- Plus d'un tiers (36%) des jeunes burkinabè (âgés de 18 à 35 ans) ont un niveau d'instruction secondaire ou post-secondaire, contre 4% à 17% dans les groupes plus âgés. Mais 43% des jeunes sont encore sans instruction formelle.
- Plus de la moitié (52%) des jeunes déclarent être au chômage et rechercher activement un emploi, contre 23%-40% des adultes d'âge moyen et plus âgés.
- La criminalité et l'insécurité, l’insécurité alimentaire et la guerre civile ou la violence politique sont les problèmes les plus importants auxquels les jeunes burkinabè estiment que leur gouvernement doit s'attaquer.
- Peu de jeunes burkinabè approuvent les performances de leur gouvernement sur leurs questions prioritaires, y compris la réduction de la criminalité (25%), la prévention ou la résolution des conflits violents (31%), la gestion de l'économie (19%) et la création d'emplois (17%).
- Huit jeunes sur 10 (79%) estiment que le pays va dans « la mauvaise direction ».
- Presque trois quarts (73%) des jeunes jugent l'économie nationale « assez mauvaise » ou « très mauvaise ». Six sur 10 (59%) en disent autant de leurs conditions de vie personnelles. La moitié d'entre eux (51%) s'attendent à ce que les choses s'améliorent au cours de l'année à venir.
- Les jeunes citoyens sont moins susceptibles que leurs aînés de s'engager dans des activités politiques et civiques telles que la prise de contact avec un dirigeant élu, la participation à une réunion communautaire et le vote aux élections.

Presque deux tiers de la population du Burkina Faso ont moins de 25 ans, ce qui fait des questions relatives à la jeunesse un enjeu essentiel des politiques et des programmes nationaux (UNICEF, 2020 ; Statista, 2023).
L’Indice Mondial de Développement de la Jeunesse 2023 classe le Burkina Faso au 165e rang sur 183 pays pour les indicateurs d’emploi et d’opportunités, d’éducation, d’égalité et d’inclusion, de santé et de bien-être, de paix et de sécurité, et de participation politique et civique (Commonwealth, 2024).
L’éducation et l’emploi constituent des défis persistants. Le taux d’analphabétisme des jeunes demeure alarmant : 41% des femmes et 33% des hommes âgés de 15 à 24 ans ne savent pas lire (Institut National de la Statistique et de la Démographie, 2023). Les opportunités de formation et de développement professionnel étant limitées, un tiers (34%) des jeunes ne poursuivaient pas d’études, ne travaillaient pas ou ne suivaient pas de formation en 2023 (Banque Mondiale, 2025). Le taux de dépendance des personnes âgées (75,3%) indique que la population active doit supporter une lourde charge pour les personnes dépendantes qui ne travaillent pas (World Economics, 2022).
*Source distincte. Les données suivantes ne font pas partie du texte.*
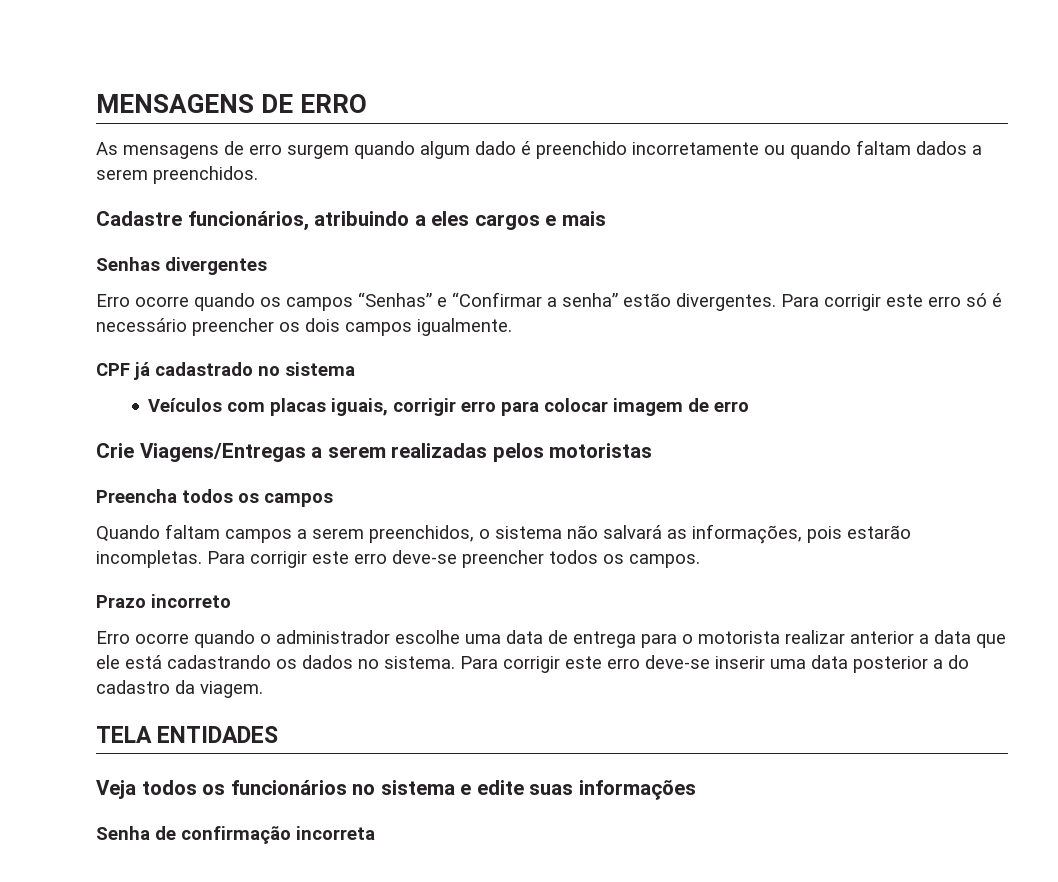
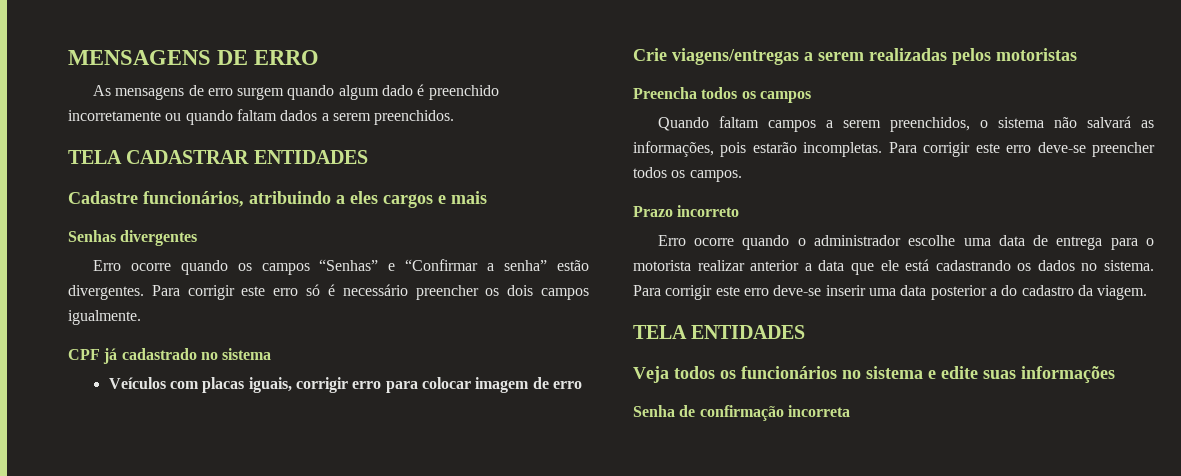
(258, 175) none -> [68,150,368,164] // TELA CADASTRAR ENTIDADES
[139,443,306,462] Viagens/Entregas -> [672,48,799,65] viagens/entregas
Le gouvernement du Burkina Faso et ses partenaires ont mis en oeuvre diverses initiatives pour promouvoir l’emploi des jeunes et le développement des compétences. La politique nationale de l’emploi étant la pierre angulaire des efforts déployés pour réduire la pauvreté en créant des emplois et en améliorant l’employabilité (Organisation Internationale du Travail, 2008), ces initiatives vont du Projet de développement de l’emploi et des compétences des jeunes, conçu pour fournir des emplois aux jeunes moins-instruits grâce à des travaux publics à forte intensité de main-d’oeuvre (Banque Mondiale, 2013), au partenariat entre le Fonds pour l’emploi des jeunes (2023) et le Centre du Commerce International (2022) pour la formation professionnelle et l’esprit d’entreprise. Le projet de soutien à l’emploi des jeunes et au développement des compétences vise à améliorer l’employabilité des jeunes et à encourager l’esprit d’entreprise dans les secteurs de l’agriculture, de la sylviculture et de l’élevage (Banque Africaine de Développement, 2019).
Les militants de la cause des jeunes soulignent également l’importance d’inclure les jeunes dans les processus de gouvernance afin de concevoir des politiques efficaces qui répondent à leurs besoins. Cependant, des obstacles tels que la représentation limitée dans les fonctions politiques et les coûts associés aux campagnes électorales continuent d’entraver la participation des jeunes (UNICEF, 2020).
L’enquête Afrobarometer du Round 9 (2022) nous donne un aperçu de la situation de la jeunesse burkinabè. Les résultats montrent que la plupart des jeunes burkinabè pensent que le pays se dirige dans « la mauvaise direction », et seulement la moitié d’entre eux sont optimistes quant à l’amélioration de la situation dans un avenir proche. La majorité d’entre eux estiment que le gouvernement ne tient pas compte de leurs priorités. Malgré leur mécontentement, les jeunes citoyens sont moins susceptibles que leurs aînés de s’engager dans les processus politiques.